周絮无法控制的回忆起三个小时前发生的事,心情仍然平复不下来,做了几年警察,他还是第一次有这样胆寒的感觉。
不是说他以前没怕过,面对穷凶极恶的歹徒时,他也会怕,也会怯,但他怕的不是歹徒本身,更多的是随之带来的社会影响。而且更重要的是,以前不管遇到怎样的对手,他从来都不是没有准备的,单枪匹马的在面对。因为他的身份不是一个人,而是暴力执法机构。
但这次不一样,周絮打开淋浴,站在水流下,深沉地呼吸着。
这次的敌人似乎真的是看不见的鬼,他给人的感觉就像是一条冰冷的毒蛇缠绕在自己背上嘶嘶作响,一边缓慢游移,一边吐着细长而分叉的信子,不停的划过身体的每一处,令人恶心又心悸。
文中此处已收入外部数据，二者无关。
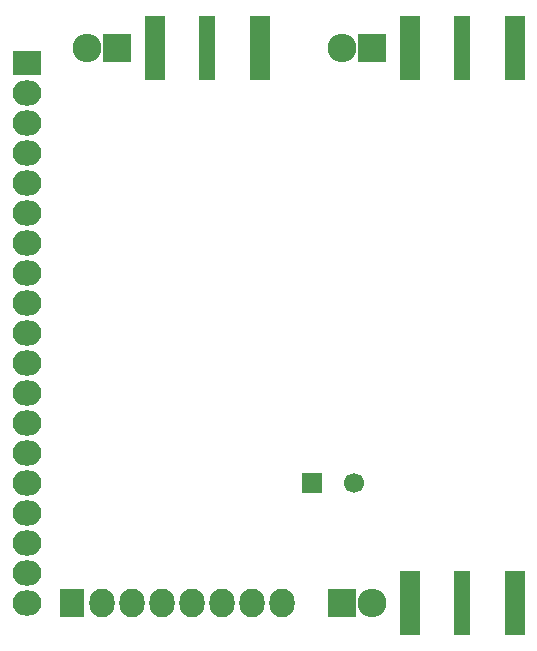
<source format=gts>
G04 #@! TF.FileFunction,Soldermask,Top*
%FSLAX46Y46*%
G04 Gerber Fmt 4.6, Leading zero omitted, Abs format (unit mm)*
G04 Created by KiCad (PCBNEW 4.0.4+e1-6308~48~ubuntu16.04.1-stable) date Mon Oct 24 15:09:13 2016*
%MOMM*%
%LPD*%
G01*
G04 APERTURE LIST*
%ADD10C,0.100000*%
%ADD11R,2.432000X2.432000*%
%ADD12O,2.432000X2.432000*%
%ADD13R,2.127200X2.432000*%
%ADD14O,2.127200X2.432000*%
%ADD15R,1.670000X5.480000*%
%ADD16R,1.416000X5.480000*%
%ADD17R,2.432000X2.127200*%
%ADD18O,2.432000X2.127200*%
%ADD19C,1.700000*%
%ADD20R,1.700000X1.700000*%
G04 APERTURE END LIST*
D10*
D11*
X87630000Y-134620000D03*
D12*
X90170000Y-134620000D03*
D13*
X64770000Y-134620000D03*
D14*
X67310000Y-134620000D03*
X69850000Y-134620000D03*
X72390000Y-134620000D03*
X74930000Y-134620000D03*
X77470000Y-134620000D03*
X80010000Y-134620000D03*
X82550000Y-134620000D03*
D15*
X93345000Y-134620000D03*
X102235000Y-134620000D03*
D16*
X97790000Y-134620000D03*
D11*
X68580000Y-87630000D03*
D12*
X66040000Y-87630000D03*
D11*
X90170000Y-87630000D03*
D12*
X87630000Y-87630000D03*
D15*
X102235000Y-87630000D03*
X93345000Y-87630000D03*
D16*
X97790000Y-87630000D03*
D15*
X80645000Y-87630000D03*
X71755000Y-87630000D03*
D16*
X76200000Y-87630000D03*
D17*
X60960000Y-88900000D03*
D18*
X60960000Y-91440000D03*
X60960000Y-93980000D03*
X60960000Y-96520000D03*
X60960000Y-99060000D03*
X60960000Y-101600000D03*
X60960000Y-104140000D03*
X60960000Y-106680000D03*
X60960000Y-109220000D03*
X60960000Y-111760000D03*
X60960000Y-114300000D03*
X60960000Y-116840000D03*
X60960000Y-119380000D03*
X60960000Y-121920000D03*
X60960000Y-124460000D03*
X60960000Y-127000000D03*
X60960000Y-129540000D03*
X60960000Y-132080000D03*
X60960000Y-134620000D03*
D19*
X88590000Y-124460000D03*
D20*
X85090000Y-124460000D03*
M02*

</source>
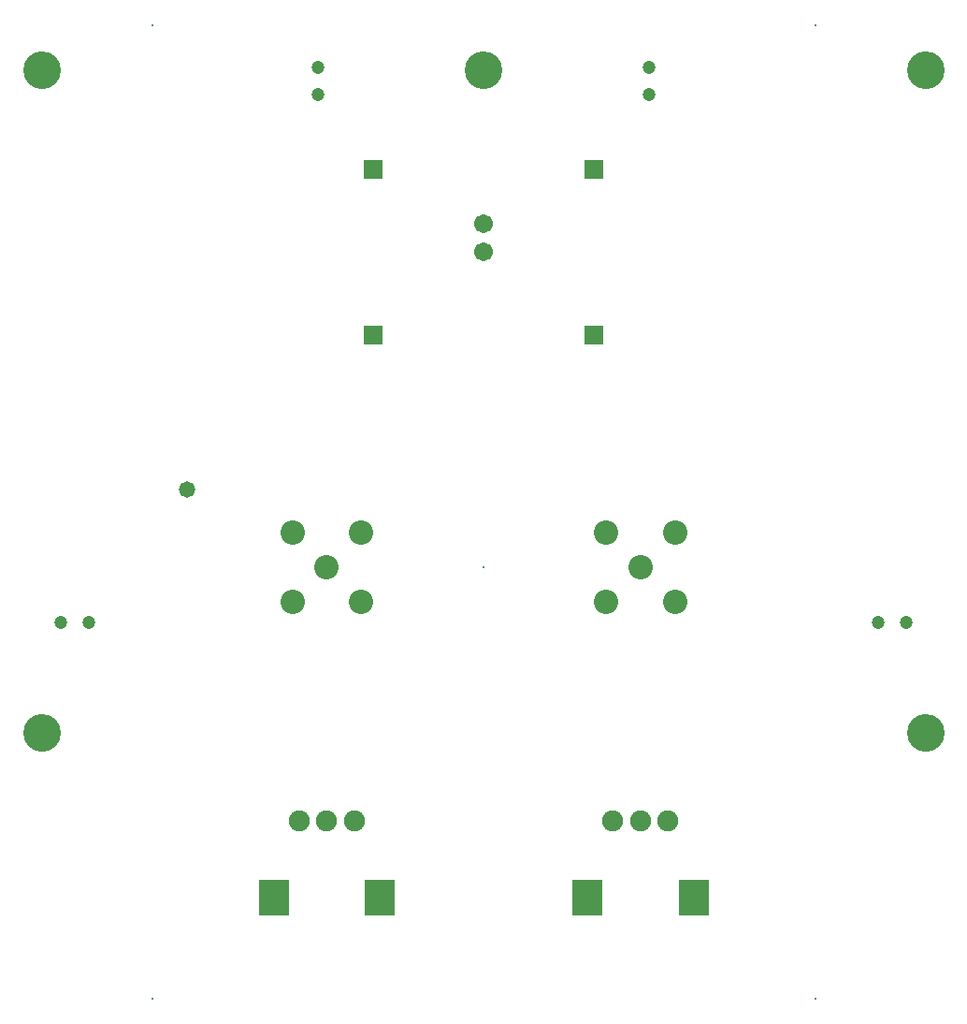
<source format=gbs>
G04 Layer_Color=16711935*
%FSLAX44Y44*%
%MOMM*%
G71*
G01*
G75*
%ADD47R,1.7032X1.7032*%
%ADD48C,1.7032*%
%ADD49C,1.2032*%
%ADD50R,2.8032X3.2032*%
%ADD51C,1.9032*%
%ADD53C,2.2032*%
%ADD54C,0.2032*%
%ADD56C,3.4032*%
%ADD57C,1.4732*%
D47*
X900000Y1310000D02*
D03*
X1100000D02*
D03*
X900000Y1160000D02*
D03*
X1100000D02*
D03*
D48*
X1000000Y1260600D02*
D03*
Y1235200D02*
D03*
D49*
X850000Y1377500D02*
D03*
Y1402500D02*
D03*
X617500Y900000D02*
D03*
X642500D02*
D03*
X1382500D02*
D03*
X1357500D02*
D03*
X1150000Y1377500D02*
D03*
Y1402500D02*
D03*
D50*
X906000Y651001D02*
D03*
X810000D02*
D03*
X1190000D02*
D03*
X1094000D02*
D03*
D51*
X858000Y721001D02*
D03*
X833000D02*
D03*
X883000D02*
D03*
X1142000D02*
D03*
X1117000D02*
D03*
X1167000D02*
D03*
D53*
X889250Y981250D02*
D03*
Y918750D02*
D03*
X826750Y981250D02*
D03*
Y918750D02*
D03*
X858000Y950000D02*
D03*
X1173250Y981250D02*
D03*
Y918750D02*
D03*
X1110750Y981250D02*
D03*
Y918750D02*
D03*
X1142000Y950000D02*
D03*
D54*
X700000Y1440000D02*
D03*
X1300000D02*
D03*
X700000Y560000D02*
D03*
X1300000D02*
D03*
X1000000Y950000D02*
D03*
D56*
Y1400000D02*
D03*
X600000Y800000D02*
D03*
X1400000D02*
D03*
Y1400000D02*
D03*
X600000D02*
D03*
D57*
X731050Y1020000D02*
D03*
M02*

</source>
想伸手去抓它,却滑腻的怎么也抓不住,停下来想喘口气,一低头却发现蛇信已在唇边。
这种被窥视的无力感真是糟糕透了,周絮伸手用力搓着手臂肌肉,似乎想把这种感觉从身上抹去,摩擦间水珠被溅的到处都是。
忽然,周絮关掉水猛的扭过头,盯着浴室的门,静静地听着。他好像听到门外有些动静,他不确定是正常的噪音还是别的什么东西,他抓着毛巾的手渐渐收紧。
“呼呼——”一阵风吹过,窗户被震动的发出一阵响声,周絮看了一下门,长长地呼出一口气,自嘲的笑了。这里是警局,门口有人值班,监控到处都是,他还在害怕什么。
果然,在警局住了两星期,周絮再没有收到过照片以及任何来自于鬼的东西,而那种若有似无的被窥视的感觉似乎也渐渐消失了。
因为警局难度很大,所以鬼放弃了是吗?周絮猜测,又或许是鬼最终还是觉得大男人没什么意思,想开了?
但不管什么原因,事情似乎开始在往好的方向发展,这是周絮乐于见到的。
无独有偶,局里一直在追查的抢劫案嫌疑人也有了眉目。前两天交警在西郊高速公路东南路段发现了一辆可疑车辆,要求其停车受检时司机突然开车加速,冲毁路障后逃离。